The book club meeting was held at the mall today. I didn't want to go at first but I soon realized I has nothing better to do. All my Друзья hate me. I was going up the escalator when I spotted Tammie, Jennifer and Hazel laughing and glancing at dresses. I don't know what persuaded me to do so but I dashed up the escalator and to them. They instantly stopped laughing when they saw me. Hazel was her usual bratty self. Tammie was being extra annoying and Jennifer actually showed some sign of her missing me. The others didn't like my being here, I guess. Tammie started insulting me and my clothes. I was so hurt that I couldn't think of something clever to say back. Instead I ran away and down the escalator until I reached the book club room. By this time, I was so distraught and in tears that I didn't even want to go to the stupid meeting. I wastes time wondering around the hall. I didn't want to be near anyone.
Wednesday
This party is off the hook! Whoever hosted this party is a flat out genius. They have chips, of all kind, punch, soda, boys, movies, and the latest songs by Jake Miller. Jake Miller is an awesome rapper. I'm surprised they have him though. Kyle was there and we were dancing for hours. I had to sit down and get some soda. My clothes and my feet were drenched in sweat. It was so worth it though. On occasion Kyle would grab my butt или whisper words that entangled with the Музыка so I wasn't able to hear him. I didn't like it but this is what boyfriends do. Right? After a short break, we started dancing again. Kyle had gotten us some перфоратор, удар, пунш and whatever was in that перфоратор, удар, пунш made me loopy but I was able to dance longer and harder. It was so much fun! Kyle has to be the best boyfriend ever!

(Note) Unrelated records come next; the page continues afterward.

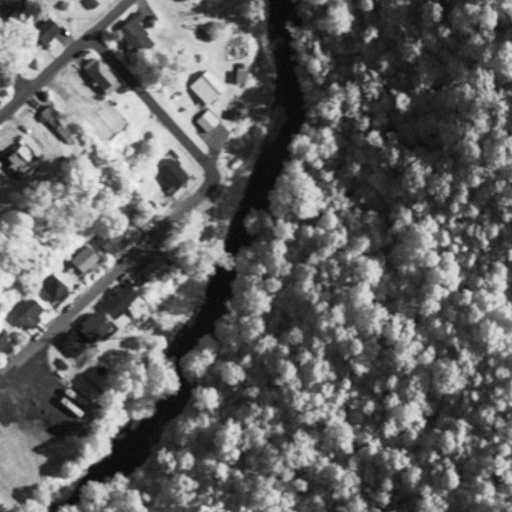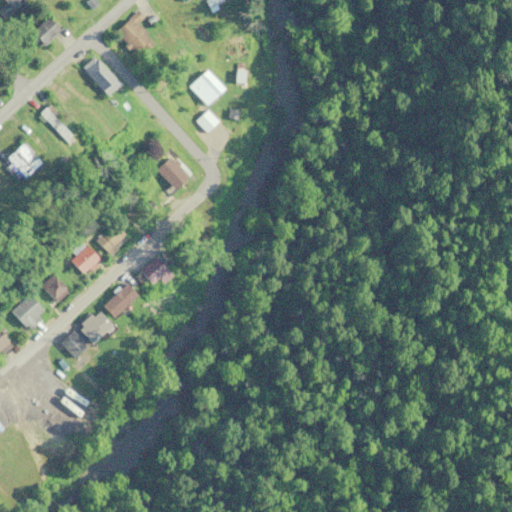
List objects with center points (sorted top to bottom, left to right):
building: (10, 3)
road: (110, 17)
building: (46, 33)
building: (130, 36)
road: (61, 63)
road: (15, 74)
building: (97, 76)
building: (202, 86)
road: (156, 100)
road: (15, 104)
building: (203, 120)
building: (16, 162)
building: (168, 172)
building: (108, 237)
building: (80, 258)
building: (151, 270)
road: (112, 273)
building: (50, 286)
river: (231, 287)
building: (116, 298)
building: (24, 310)
building: (82, 332)
building: (2, 342)
building: (4, 429)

This party is off the hook! Whoever hosted this party is a flat out genius. They have chips, of all kind, punch, soda, boys, movies, and the latest songs by Jake Miller. Jake Miller is an awesome rapper. I'm surprised they have him though. Kyle was there and we were dancing for hours. I had to sit down and get some soda. My clothes and my feet were drenched in sweat. It was so worth it though. On occasion Kyle would grab my butt или whisper words that entangled with the Музыка so I wasn't able to hear him. I didn't like it but this is what boyfriends do. Right? After a short break, we started dancing again. Kyle had gotten us some перфоратор, удар, пунш and whatever was in that перфоратор, удар, пунш made me loopy but I was able to dance longer and harder. It was so much fun! Kyle has to be the best boyfriend ever!
Monday
I don't want to talk about the funeral. I don't want to talk about how I cried all weekend или how Velvet, my only friend at home, went with my aunt to Malibu for the weekend. No, I won't talk about any of this. Instead I will say that Kyle invited mr to this awesome party Wednesday night. Yes, I know it is a school night but in less than 6 days school will be over for me. I can't wait. No еще preps или annoying L. J's. Kyle, however, I will miss. Maybe I could invite him to the Фильмы или something.
I don't want to talk about the funeral. I don't want to talk about how I cried all weekend или how Velvet, my only friend at home, went with my aunt to Malibu for the weekend. No, I won't talk about any of this. Instead I will say that Kyle invited mr to this awesome party Wednesday night. Yes, I know it is a school night but in less than 6 days school will be over for me. I can't wait. No еще preps или annoying L. J's. Kyle, however, I will miss. Maybe I could invite him to the Фильмы или something.